(RECORDED DATA Opens)

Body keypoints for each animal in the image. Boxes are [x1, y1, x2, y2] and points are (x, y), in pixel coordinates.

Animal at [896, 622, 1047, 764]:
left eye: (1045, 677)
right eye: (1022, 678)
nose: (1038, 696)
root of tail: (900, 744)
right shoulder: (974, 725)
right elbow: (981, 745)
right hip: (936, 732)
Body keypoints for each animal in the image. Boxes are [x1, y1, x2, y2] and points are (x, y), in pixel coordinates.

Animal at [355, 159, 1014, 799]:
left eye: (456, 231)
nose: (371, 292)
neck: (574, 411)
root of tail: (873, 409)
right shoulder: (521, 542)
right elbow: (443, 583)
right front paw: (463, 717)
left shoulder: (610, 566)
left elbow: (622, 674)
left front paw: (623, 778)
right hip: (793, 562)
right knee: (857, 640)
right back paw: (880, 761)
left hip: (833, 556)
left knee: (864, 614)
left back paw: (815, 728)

(RECORDED DATA Closes)
(RECORDED DATA Opens)

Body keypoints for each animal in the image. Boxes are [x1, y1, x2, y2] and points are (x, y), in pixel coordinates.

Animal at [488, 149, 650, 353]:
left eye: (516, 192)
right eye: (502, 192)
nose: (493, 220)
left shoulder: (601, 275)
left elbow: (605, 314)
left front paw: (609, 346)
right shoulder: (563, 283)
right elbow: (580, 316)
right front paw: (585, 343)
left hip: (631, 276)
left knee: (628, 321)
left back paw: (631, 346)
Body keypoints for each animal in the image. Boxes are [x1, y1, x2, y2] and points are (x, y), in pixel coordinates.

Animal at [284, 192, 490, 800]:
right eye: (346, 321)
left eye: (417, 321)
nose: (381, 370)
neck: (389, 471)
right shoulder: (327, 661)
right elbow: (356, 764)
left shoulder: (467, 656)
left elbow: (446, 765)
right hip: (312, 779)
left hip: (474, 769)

(RECORDED DATA Closes)
(RECORDED DATA Opens)

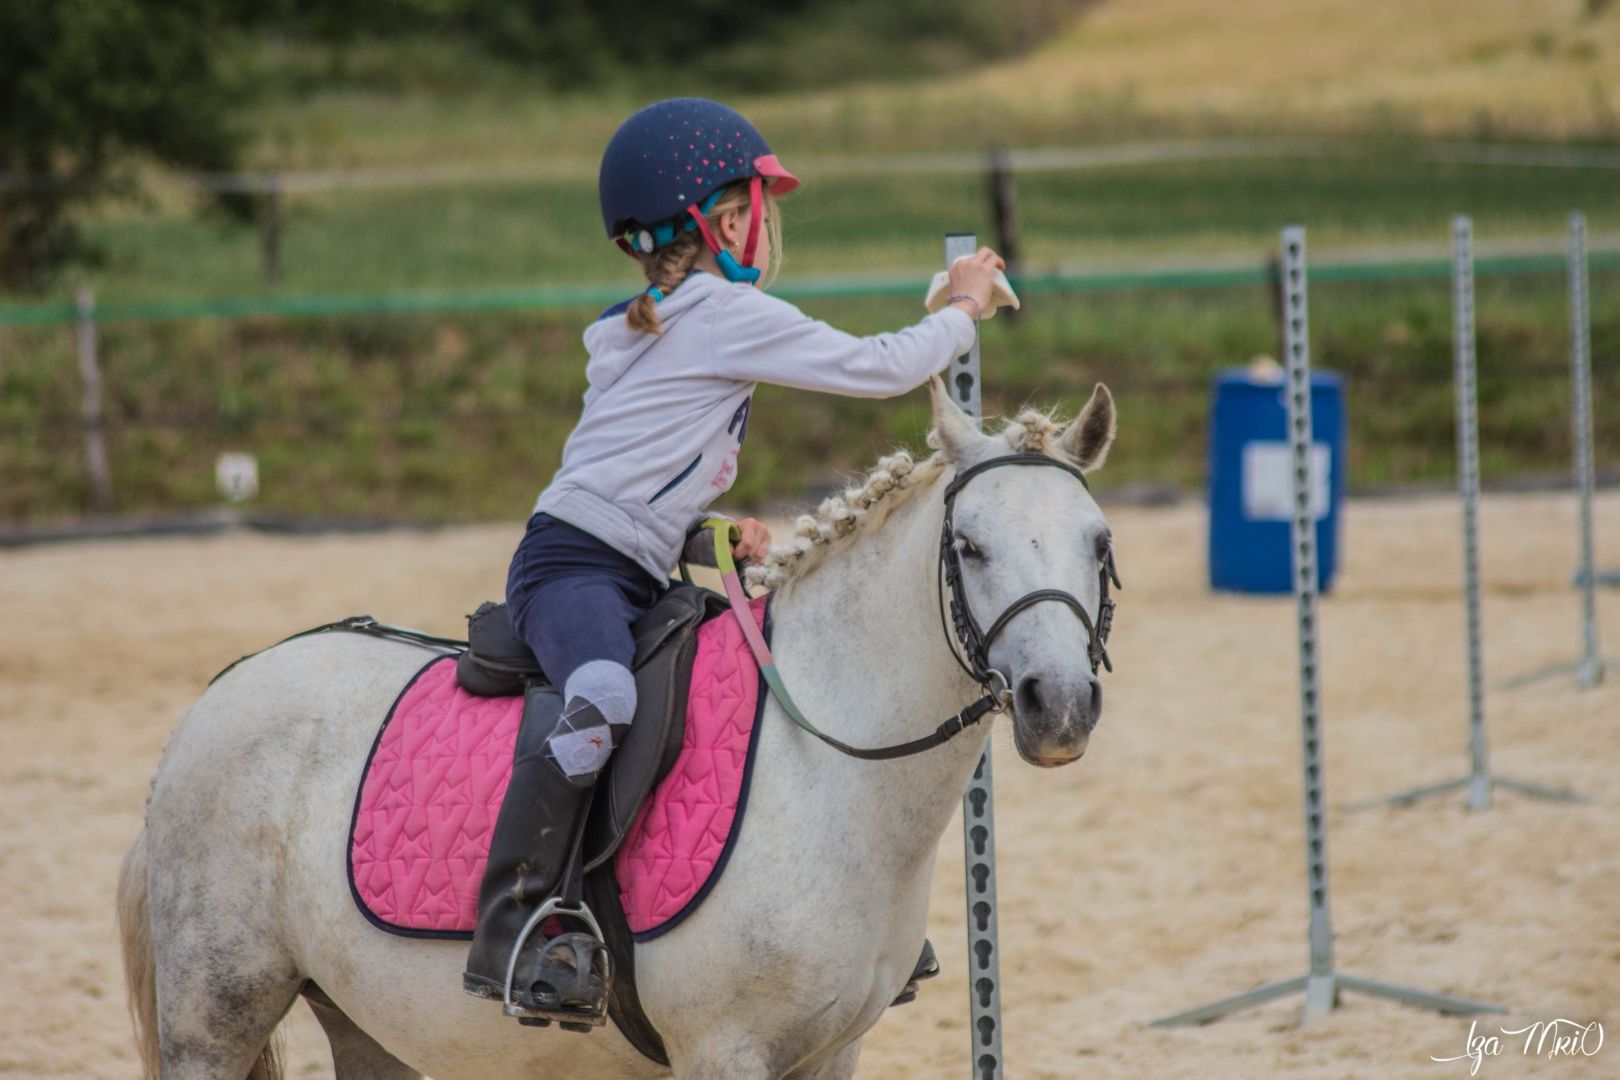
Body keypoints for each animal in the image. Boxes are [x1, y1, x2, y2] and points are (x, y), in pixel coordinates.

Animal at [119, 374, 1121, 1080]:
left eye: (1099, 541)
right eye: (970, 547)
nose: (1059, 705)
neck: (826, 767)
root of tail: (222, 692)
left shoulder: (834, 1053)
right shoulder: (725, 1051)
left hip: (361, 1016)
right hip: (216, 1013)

(RECORDED DATA Closes)

EXERCISE PROMPT: Each line of the data that holds "shoulder" should be copied.

RESULT OF THIS EXERCISE:
right shoulder: (974, 725)
right shoulder: (521, 542)
left shoulder: (610, 566)
left shoulder: (601, 275)
right shoulder: (563, 283)
right shoulder: (327, 661)
left shoulder: (467, 656)
left shoulder: (834, 1053)
right shoulder: (725, 1051)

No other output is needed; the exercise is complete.